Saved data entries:
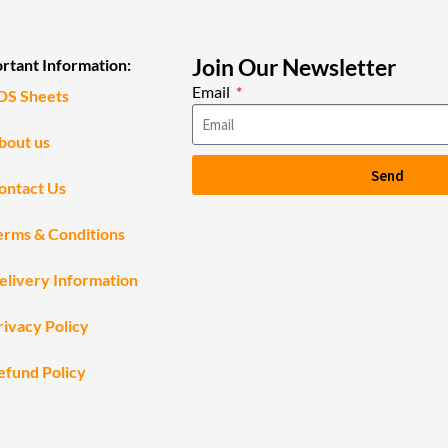
Join Our Newsletter
rtant Information:
Email
DS Sheets
bout us
Send
ontact Us
erms & Conditions
elivery Information
rivacy Policy
efund Policy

(PROBLEM REQUIREMENTS) Collect every line in the rows above that contains the word "Information".

(FINAL ANSWER)
rtant Information:
elivery Information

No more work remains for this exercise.